Atlantis space shuttle was launched on Thursday from its seaside Florida launch pad, at about 2:45 p.m. EST, making the mission successful after a two failed attempts last year in December and uncertainty of the weather before the launch that would have halted the mission for the third time.
The shuttle will deliver a $1.9 billion European science laboratory to the International Space Station, scheduled to arrive on Saturday.
Columbus has discovered a new world and I think that with Columbus we are discovering a totally new world, said Jean Jacques Dordain, ESA director general.
We finally have our own real estate on orbit, said Alan Thirkettle, ESA's space station program manager.
Europe was relying on other countries to operate experiments in orbit for about 25 years, but the launch of Columbus will allow it to have a permanent space lab for a variety of biological, physiological, fluid physics and other experiments.
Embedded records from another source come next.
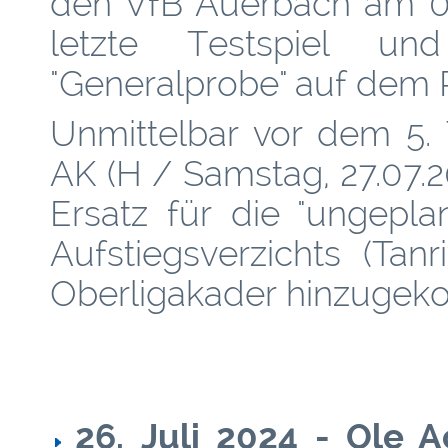
den VfB Auerbach am 04
letzte Testspiel u
"Generalprobe" auf dem
Unmittelbar vor dem 5. 
AK (H / Samstag, 27.07.2
Ersatz für die "ungepl
Aufstiegsverzichts (Tan
Oberligakader hinzuge
26.
Juli 2024 - Ole 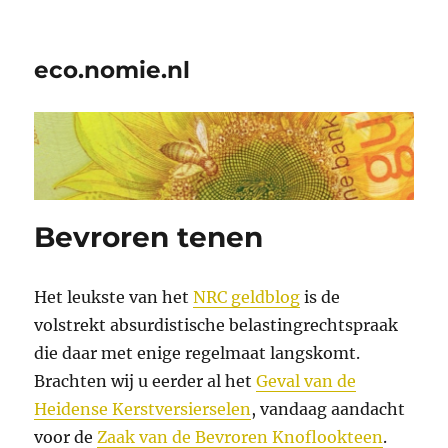
eco.nomie.nl
Bevroren tenen
Het leukste van het
NRC geldblog
is de
volstrekt absurdistische belastingrechtspraak
die daar met enige regelmaat langskomt.
Brachten wij u eerder al het
Geval van de
Heidense Kerstversierselen
, vandaag aandacht
voor de
Zaak van de Bevroren Knoflookteen
.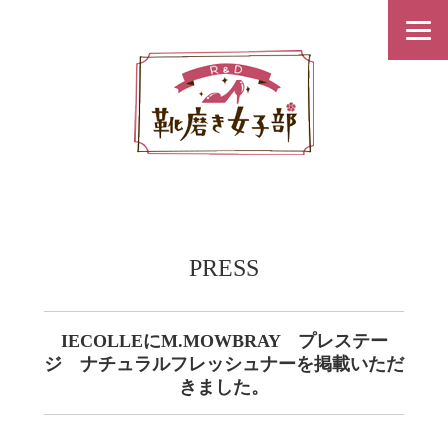
PRESS
IECOLLEにM.MOWBRAY プレステー
ジ ナチュラルフレッシュナーを掲載いただ
きました。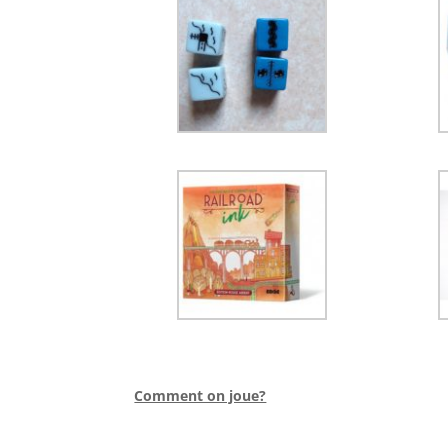
l
Comment on joue?
l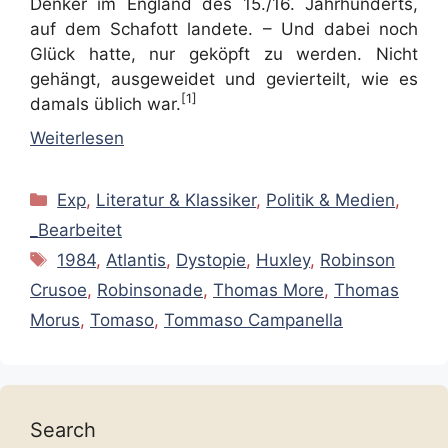
Denker im England des 15./16. Jahrhunderts,
auf dem Schafott landete. – Und dabei noch
Glück hatte, nur geköpft zu werden. Nicht
gehängt, ausgeweidet und gevierteilt, wie es
[1]
damals üblich war.
Weiterlesen
Kategorien
Exp
,
Literatur & Klassiker
,
Politik & Medien
,
_Bearbeitet
Schlagwörter
1984
,
Atlantis
,
Dystopie
,
Huxley
,
Robinson
Crusoe
,
Robinsonade
,
Thomas More
,
Thomas
Morus
,
Tomaso
,
Tommaso Campanella
Search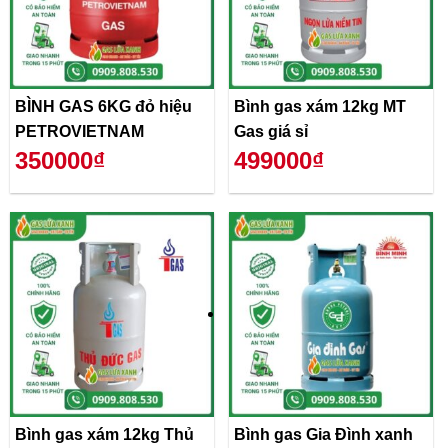
BÌNH GAS 6KG đỏ hiệu
Bình gas xám 12kg MT
PETROVIETNAM
Gas giá sỉ
350000₫
499000₫
Bình gas xám 12kg Thủ
Bình gas Gia Đình xanh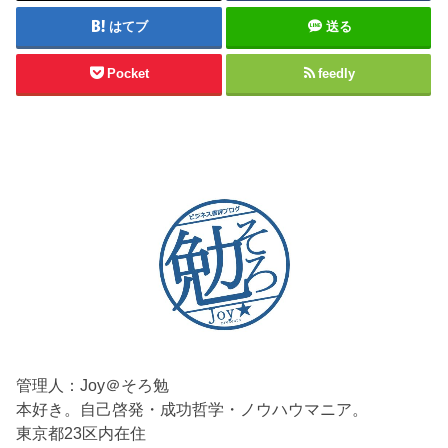
はてブ
送る
Pocket
feedly
管理人：Joy＠そろ勉
本好き。自己啓発・成功哲学・ノウハウマニア。
東京都23区内在住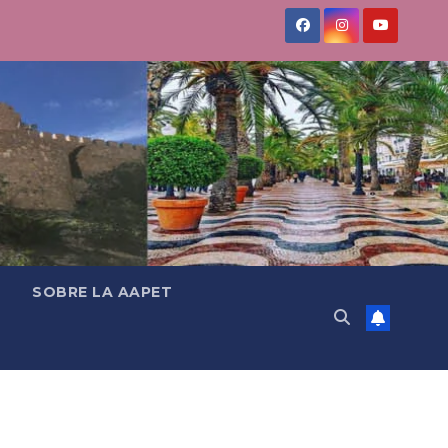
SOBRE LA AAPET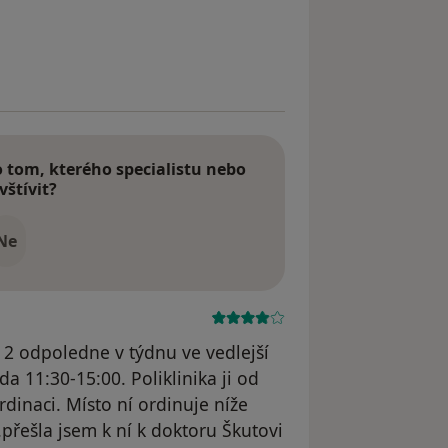
tom, kterého specialistu nebo
vštívit?
Ne
 2 odpoledne v týdnu ve vedlejší
da 11:30-15:00. Poliklinika ji od
dinaci. Místo ní ordinuje níže
přešla jsem k ní k doktoru Škutovi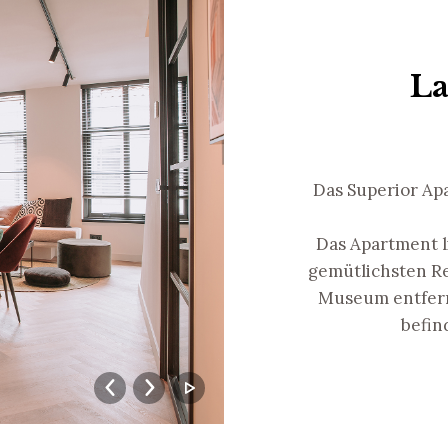
La
Das Superior Apa
Das Apartment l
gemütlichsten Re
Museum entfern
befin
The seven crew members of Atlantis included two Europeans; Hans Schlegal, a German and veteran of a 1993 shuttle research mission, and Leopold Eyharts from France, who spent three weeks aboard Russia's Mir space station in 1998.
Eyharts will stay aboard the space station to begin running science experiments in Columbus replacing Dan Tani, an American flight engineer who will fly home with Schlegel and five U.S. astronauts aboard Atlantis.